Deployment Done Right

Deploying our applications is a critical part of our software development life-cycle. It occurs at various frequencies and situations such as validating a new feature in an integration environment or delivering a new version in production. The purpose of this article is to highlight the important points to consider, along with the pitfalls to avoid, when choosing a solution for deploying your applications.

Define responsabilities

Before going to the technical aspect, we must first focus on the overlooked people aspect. Your application is deployed on different environments (hopefully) and, depending on the environment, different teams may be involved. You may even have different teams involved for deploying on the same environment (example : a production operational deploying the binaries and a DBA running the SQL migration scripts).
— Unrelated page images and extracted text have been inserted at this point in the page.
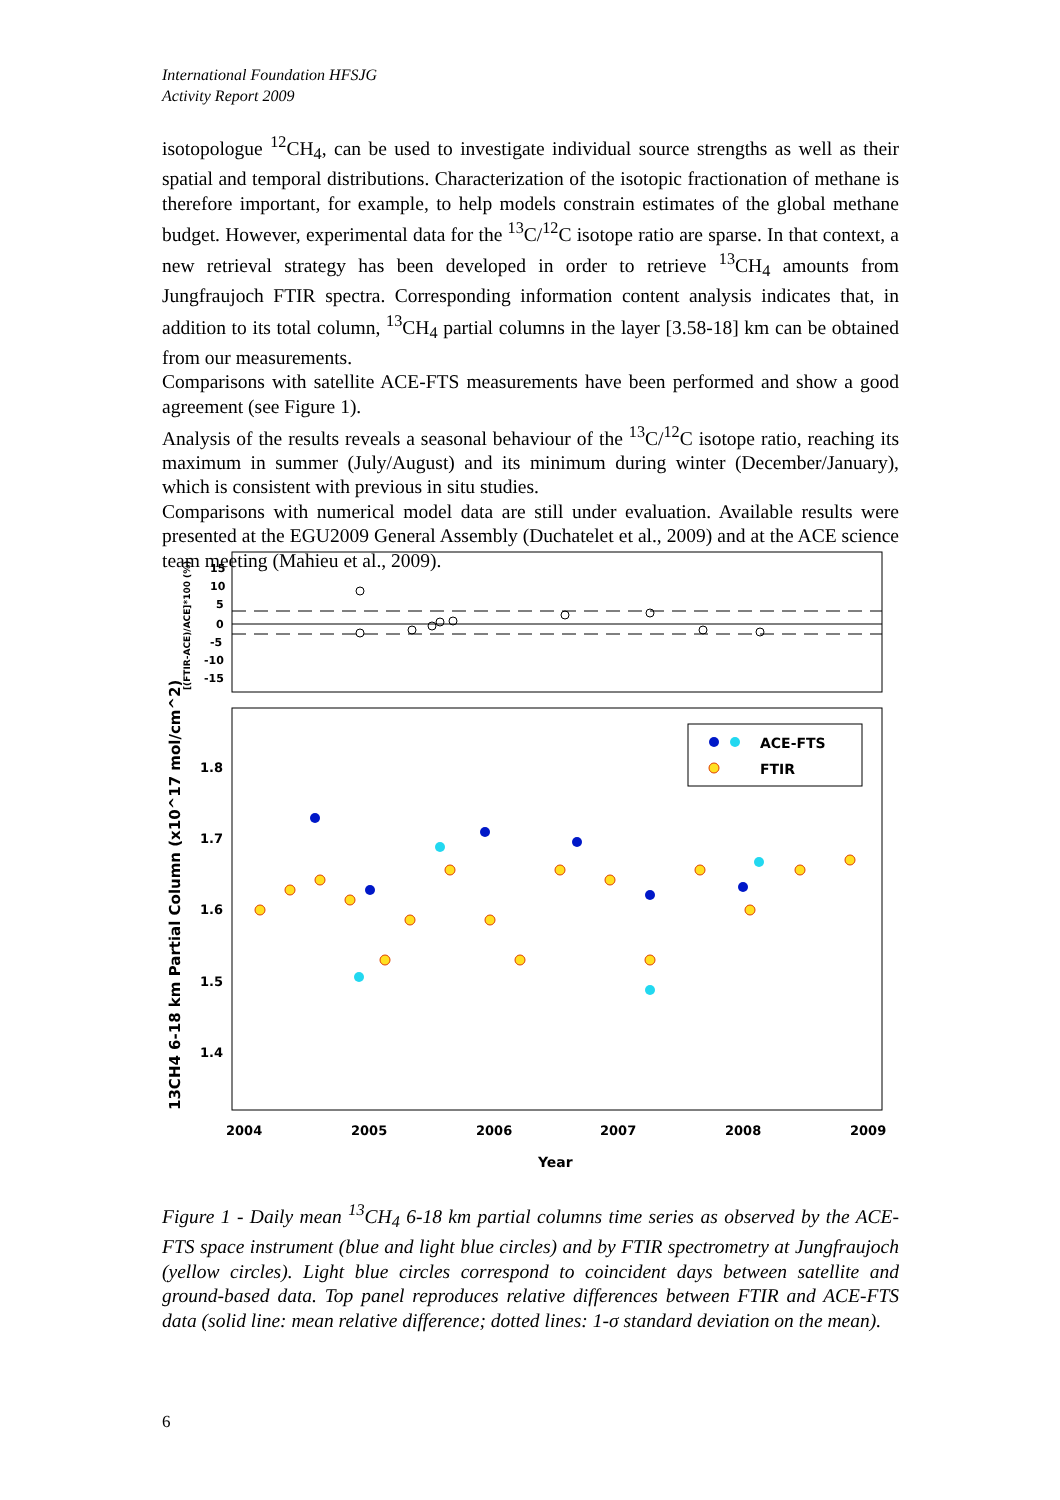International Foundation HFSJG
Activity Report 2009
isotopologue <sup>12</sup>CH<sub>4</sub>, can be used to investigate individual source strengths as well as their spatial and temporal distributions. Characterization of the isotopic fractionation of methane is therefore important, for example, to help models constrain estimates of the global methane budget. However, experimental data for the <sup>13</sup>C/<sup>12</sup>C isotope ratio are sparse. In that context, a new retrieval strategy has been developed in order to retrieve <sup>13</sup>CH<sub>4</sub> amounts from Jungfraujoch FTIR spectra. Corresponding information content analysis indicates that, in addition to its total column, <sup>13</sup>CH<sub>4</sub> partial columns in the layer [3.58-18] km can be obtained from our measurements.
Comparisons with satellite ACE-FTS measurements have been performed and show a good agreement (see Figure 1).
Analysis of the results reveals a seasonal behaviour of the <sup>13</sup>C/<sup>12</sup>C isotope ratio, reaching its maximum in summer (July/August) and its minimum during winter (December/January), which is consistent with previous in situ studies.
Comparisons with numerical model data are still under evaluation. Available results were presented at the EGU2009 General Assembly (Duchatelet et al., 2009) and at the ACE science team meeting (Mahieu et al., 2009).
15
10
5
0
-5
-10
-15
[(FTIR-ACE)/ACE]*100 (%)
1.8
1.7
1.6
1.5
1.4
13CH4 6-18 km Partial Column (x10^17 mol/cm^2)
2004
2005
2006
2007
2008
2009
Year
ACE-FTS
FTIR
Figure 1 - Daily mean <sup>13</sup>CH<sub>4</sub> 6-18 km partial columns time series as observed by the ACE-FTS space instrument (blue and light blue circles) and by FTIR spectrometry at Jungfraujoch (yellow circles). Light blue circles correspond to coincident days between satellite and ground-based data. Top panel reproduces relative differences between FTIR and ACE-FTS data (solid line: mean relative difference; dotted lines: 1-σ standard deviation on the mean).
6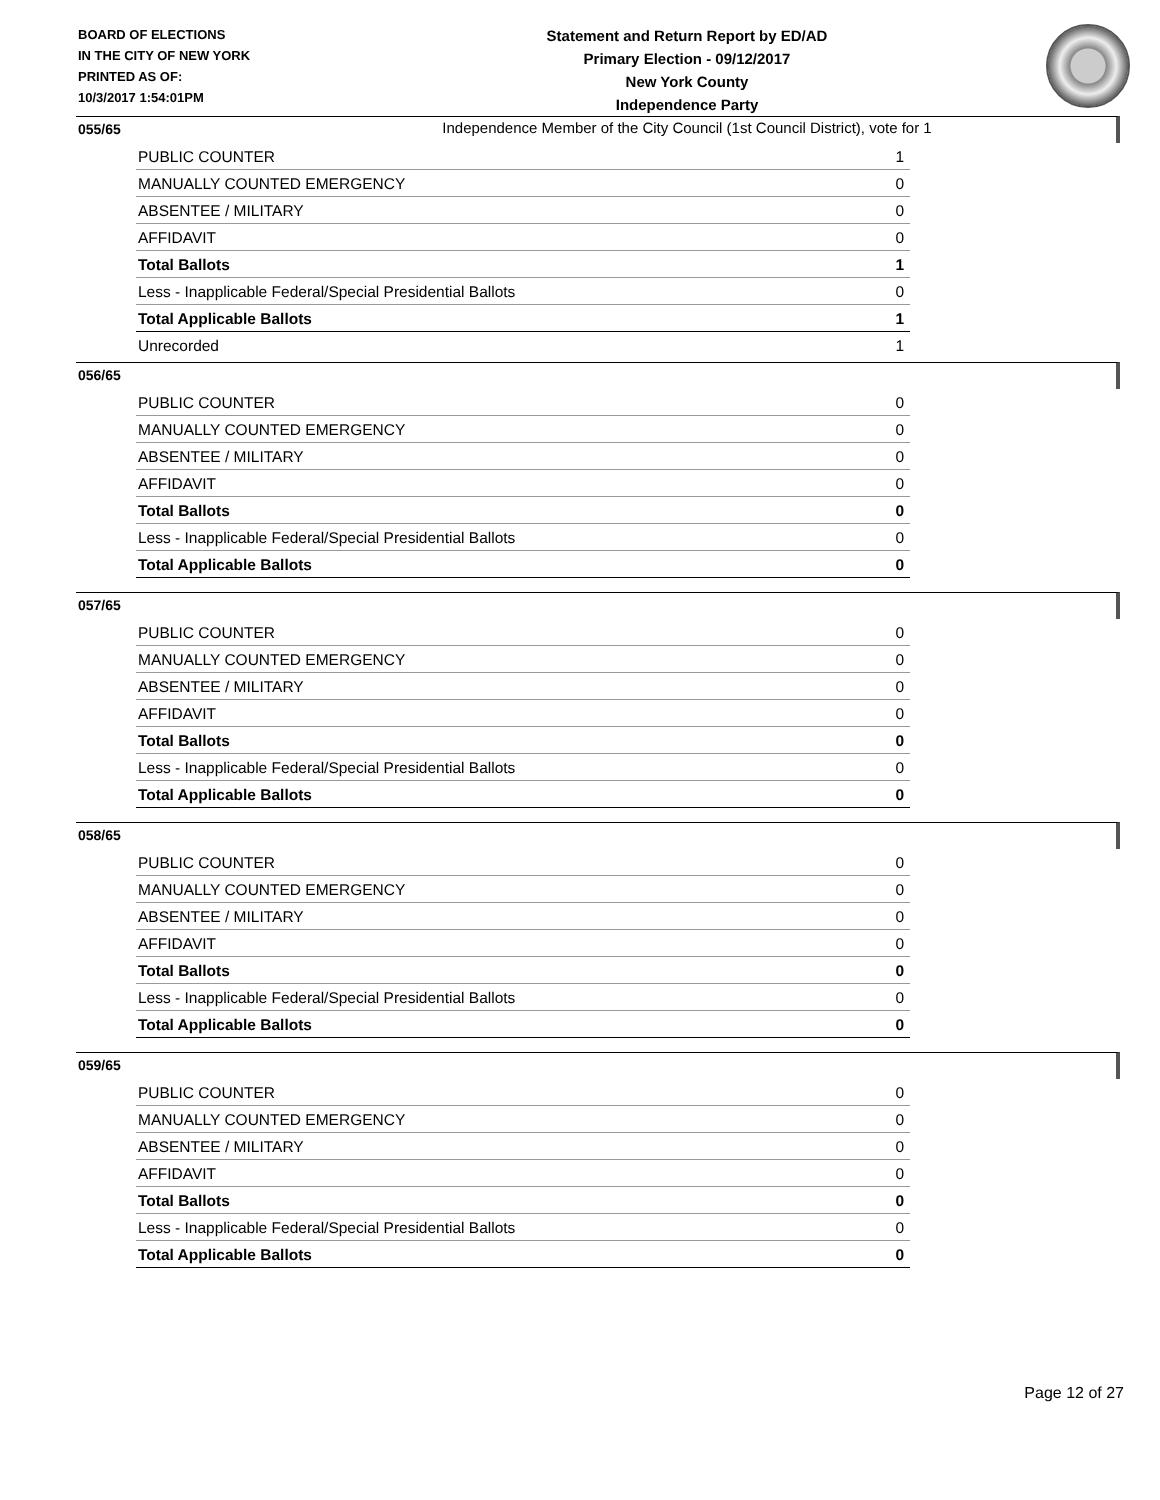BOARD OF ELECTIONS
IN THE CITY OF NEW YORK
PRINTED AS OF:
10/3/2017 1:54:01PM
Statement and Return Report by ED/AD
Primary Election - 09/12/2017
New York County
Independence Party
Independence Member of the City Council (1st Council District), vote for 1
055/65
| PUBLIC COUNTER | 1 |
| MANUALLY COUNTED EMERGENCY | 0 |
| ABSENTEE / MILITARY | 0 |
| AFFIDAVIT | 0 |
| Total Ballots | 1 |
| Less - Inapplicable Federal/Special Presidential Ballots | 0 |
| Total Applicable Ballots | 1 |
| Unrecorded | 1 |
056/65
| PUBLIC COUNTER | 0 |
| MANUALLY COUNTED EMERGENCY | 0 |
| ABSENTEE / MILITARY | 0 |
| AFFIDAVIT | 0 |
| Total Ballots | 0 |
| Less - Inapplicable Federal/Special Presidential Ballots | 0 |
| Total Applicable Ballots | 0 |
057/65
| PUBLIC COUNTER | 0 |
| MANUALLY COUNTED EMERGENCY | 0 |
| ABSENTEE / MILITARY | 0 |
| AFFIDAVIT | 0 |
| Total Ballots | 0 |
| Less - Inapplicable Federal/Special Presidential Ballots | 0 |
| Total Applicable Ballots | 0 |
058/65
| PUBLIC COUNTER | 0 |
| MANUALLY COUNTED EMERGENCY | 0 |
| ABSENTEE / MILITARY | 0 |
| AFFIDAVIT | 0 |
| Total Ballots | 0 |
| Less - Inapplicable Federal/Special Presidential Ballots | 0 |
| Total Applicable Ballots | 0 |
059/65
| PUBLIC COUNTER | 0 |
| MANUALLY COUNTED EMERGENCY | 0 |
| ABSENTEE / MILITARY | 0 |
| AFFIDAVIT | 0 |
| Total Ballots | 0 |
| Less - Inapplicable Federal/Special Presidential Ballots | 0 |
| Total Applicable Ballots | 0 |
Page 12 of 27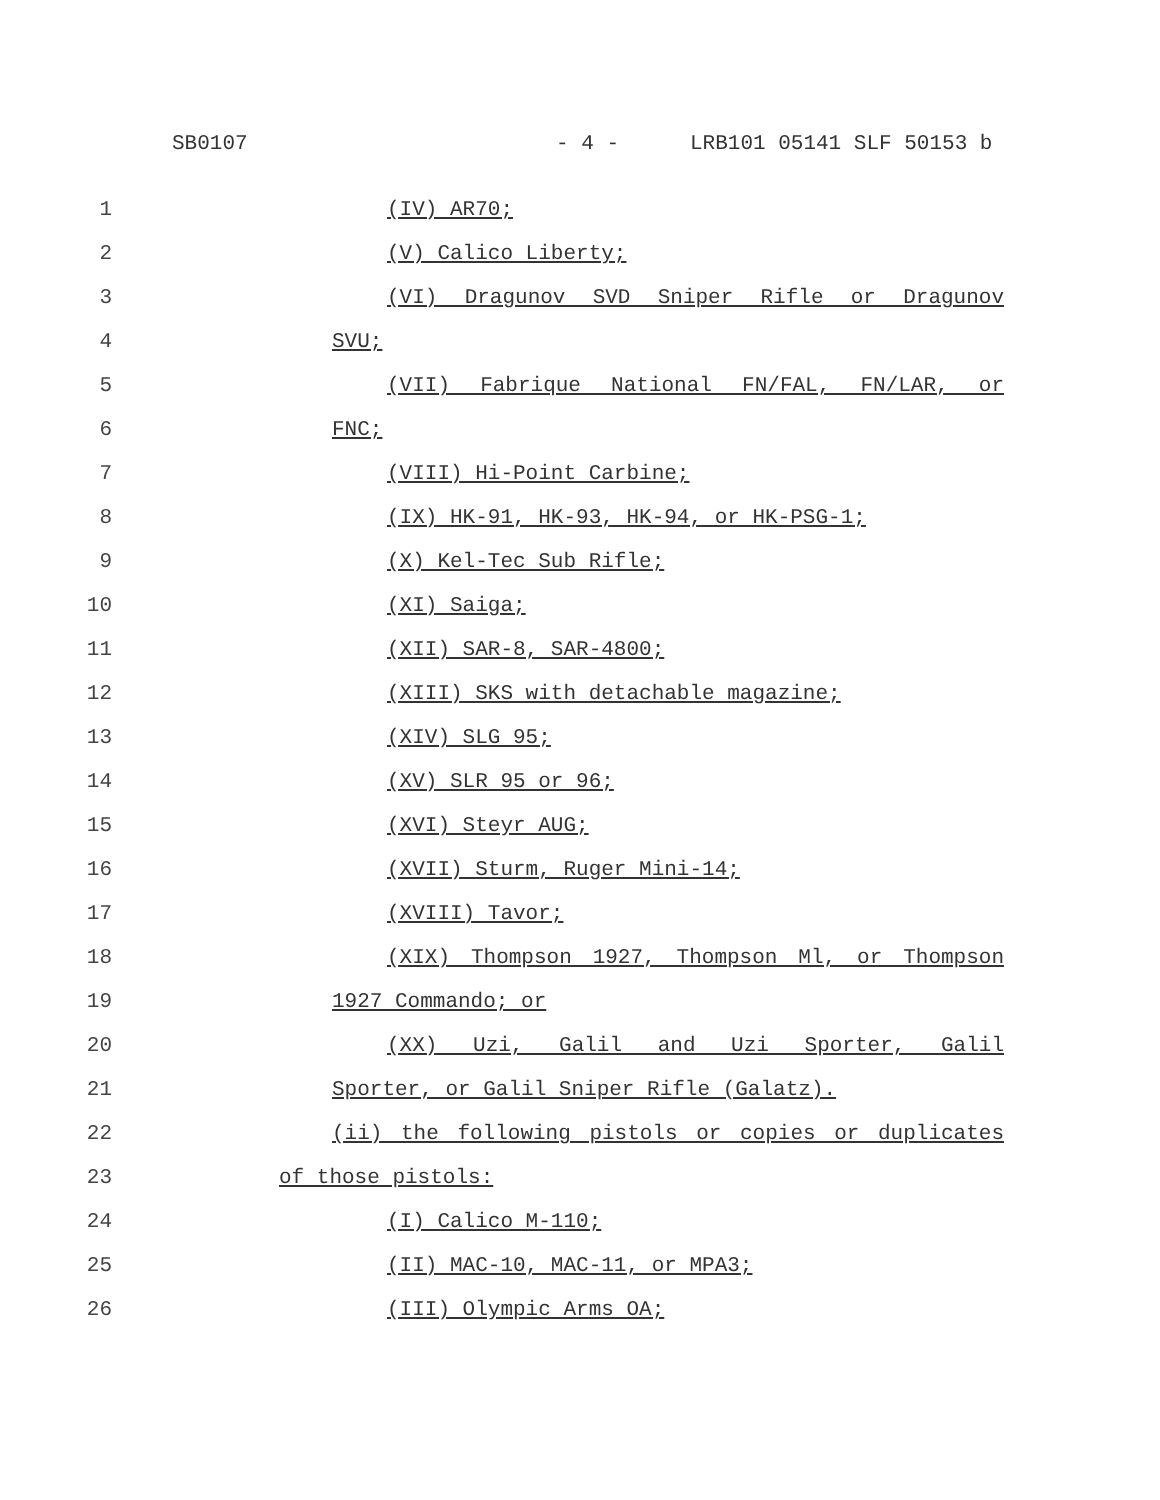SB0107 - 4 - LRB101 05141 SLF 50153 b
1 (IV) AR70;
2 (V) Calico Liberty;
3 (VI) Dragunov SVD Sniper Rifle or Dragunov
4 SVU;
5 (VII) Fabrique National FN/FAL, FN/LAR, or
6 FNC;
7 (VIII) Hi-Point Carbine;
8 (IX) HK-91, HK-93, HK-94, or HK-PSG-1;
9 (X) Kel-Tec Sub Rifle;
10 (XI) Saiga;
11 (XII) SAR-8, SAR-4800;
12 (XIII) SKS with detachable magazine;
13 (XIV) SLG 95;
14 (XV) SLR 95 or 96;
15 (XVI) Steyr AUG;
16 (XVII) Sturm, Ruger Mini-14;
17 (XVIII) Tavor;
18 (XIX) Thompson 1927, Thompson Ml, or Thompson
19 1927 Commando; or
20 (XX) Uzi, Galil and Uzi Sporter, Galil
21 Sporter, or Galil Sniper Rifle (Galatz).
22 (ii) the following pistols or copies or duplicates
23 of those pistols:
24 (I) Calico M-110;
25 (II) MAC-10, MAC-11, or MPA3;
26 (III) Olympic Arms OA;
For each environment, you must be able to determine the responsibilities of each team along with what they are allowed to do. It is not as simple as to say that the development team has access to the integration environment and the production team to the staging and production environments. Beside defining who has read and write access to an environment, you must also take into account who can request and who can validate a modification (the ‘can’ may imply both ‘has the permission’ and ‘is competent for’).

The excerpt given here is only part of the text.